BEGIN SUPPLIED MATERIAL

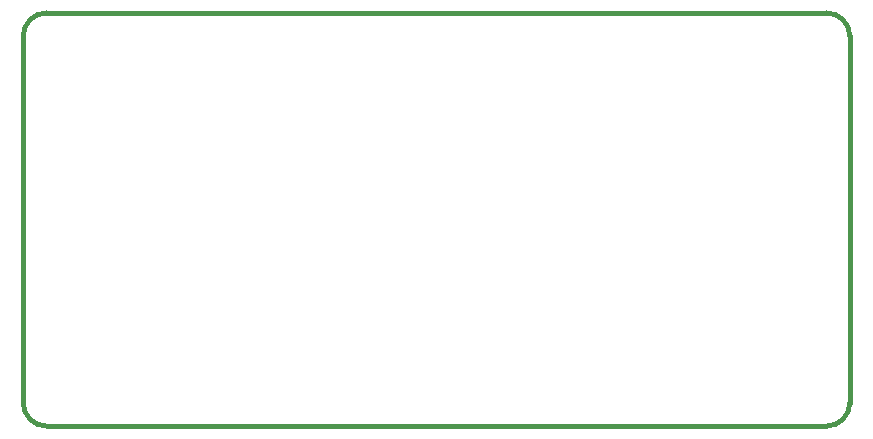
<source format=gbr>
%TF.GenerationSoftware,KiCad,Pcbnew,9.0.6*%
%TF.CreationDate,2026-01-13T17:11:53+01:00*%
%TF.ProjectId,TempWatchtV1,54656d70-5761-4746-9368-7456312e6b69,rev?*%
%TF.SameCoordinates,Original*%
%TF.FileFunction,Profile,NP*%
%FSLAX46Y46*%
G04 Gerber Fmt 4.6, Leading zero omitted, Abs format (unit mm)*
G04 Created by KiCad (PCBNEW 9.0.6) date 2026-01-13 17:11:53*
%MOMM*%
%LPD*%
G01*
G04 APERTURE LIST*
%TA.AperFunction,Profile*%
%ADD10C,0.400000*%
%TD*%
G04 APERTURE END LIST*
D10*
X173000000Y-90000000D02*
G75*
G02*
X175000000Y-92000000I0J-2000000D01*
G01*
X107000000Y-125000000D02*
G75*
G02*
X105000000Y-123000000I0J2000000D01*
G01*
X175000000Y-123000000D02*
G75*
G02*
X173000000Y-125000000I-2000000J0D01*
G01*
X175000000Y-92000000D02*
X175000000Y-123000000D01*
X173000000Y-125000000D02*
X107000000Y-125000000D01*
X107000000Y-90000000D02*
X173000000Y-90000000D01*
X105000000Y-92000000D02*
G75*
G02*
X107000000Y-90000000I2000000J0D01*
G01*
X105000000Y-123000000D02*
X105000000Y-92000000D01*
M02*

</source>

END SUPPLIED MATERIAL

### TASK GOAL
Determine how many lines in the records above have the string "APERTURE". Only the number should be returned.

### EXPECTED OUTPUT
2